§ TAREAS A REALIZAR:
(1) Reproduce todo lo que va desde "El negocio de" hasta "rellenarla de nuevo." en el texto sobre la búsqueda de empleo.
(2) Resume, por favor, el texto sobre la búsqueda de empleo en dos oraciones.

§ TEXTO PROPORCIONADO:
-------
Buscar trabajo: humillación, datos gratis y ningún respeto por el candidato
En el mercado laboral español, un candidato puede pasarse horas rellenando formularios, realizando tests de personalidad y entregando datos personales sin que la empresa haya siquiera revelado el salario. Y todo para que su perfil acabe en una base de datos que se vende a terceros. La queja recurrente no es solo la humillación del proceso, sino la asimetría: el candidato da todo, la empresa nada.
El negocio de los datos del candidato
Las plataformas como LinkedIn se han convertido en meros traficantes de datos personales. El currículum, las expectativas salariales, el teléfono y hasta los test psicotécnicos se convierten en mercancía. Un usuario relata que tras aplicar a varias ofertas, su buzón se llena de spam. Otro denuncia que las empresas ni siquiera miran los CVs: los filtran mediante IA, que los descarta sin que nadie los haya visto. La paradoja es que la Seguridad Social ya tiene la vida laboral, pero obligan a rellenarla de nuevo.
-------
§ MATERIAL DE CONSULTA:
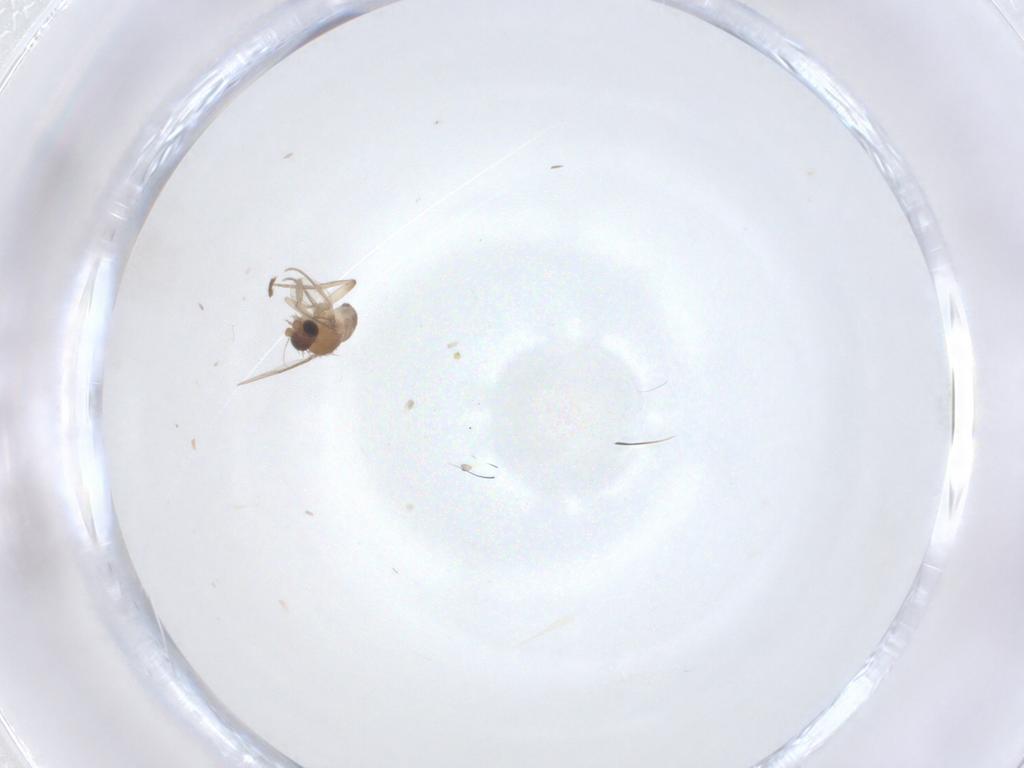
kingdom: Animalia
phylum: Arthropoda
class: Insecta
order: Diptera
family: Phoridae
-------
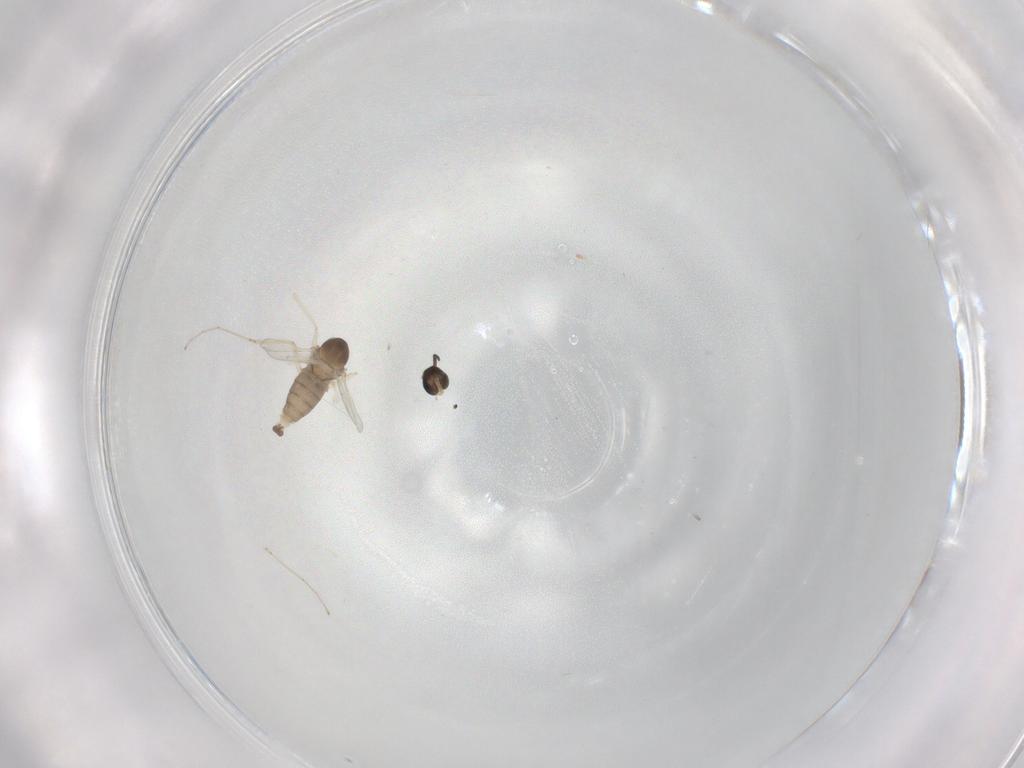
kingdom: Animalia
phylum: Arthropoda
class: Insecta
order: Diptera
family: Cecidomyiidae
-------
§ RESPUESTAS POR TAREA:
(1)
El negocio de los datos del candidato
Las plataformas como LinkedIn se han convertido en meros traficantes de datos personales. El currículum, las expectativas salariales, el teléfono y hasta los test psicotécnicos se convierten en mercancía. Un usuario relata que tras aplicar a varias ofertas, su buzón se llena de spam. Otro denuncia que las empresas ni siquiera miran los CVs: los filtran mediante IA, que los descarta sin que nadie los haya visto. La paradoja es que la Seguridad Social ya tiene la vida laboral, pero obligan a rellenarla de nuevo.

(2) En el mercado laboral español, el candidato pasa horas rellenando formularios, haciendo tests de personalidad y entregando datos personales sin conocer siquiera el salario, y su perfil acaba en una base de datos que se vende a terceros, en un proceso asimétrico en el que él lo da todo y la empresa nada. Plataformas como LinkedIn convierten en mercancía el currículum, las expectativas salariales y el teléfono, las empresas filtran los CVs mediante IA sin que nadie los vea y se obliga a rellenar de nuevo la vida laboral que la Seguridad Social ya tiene.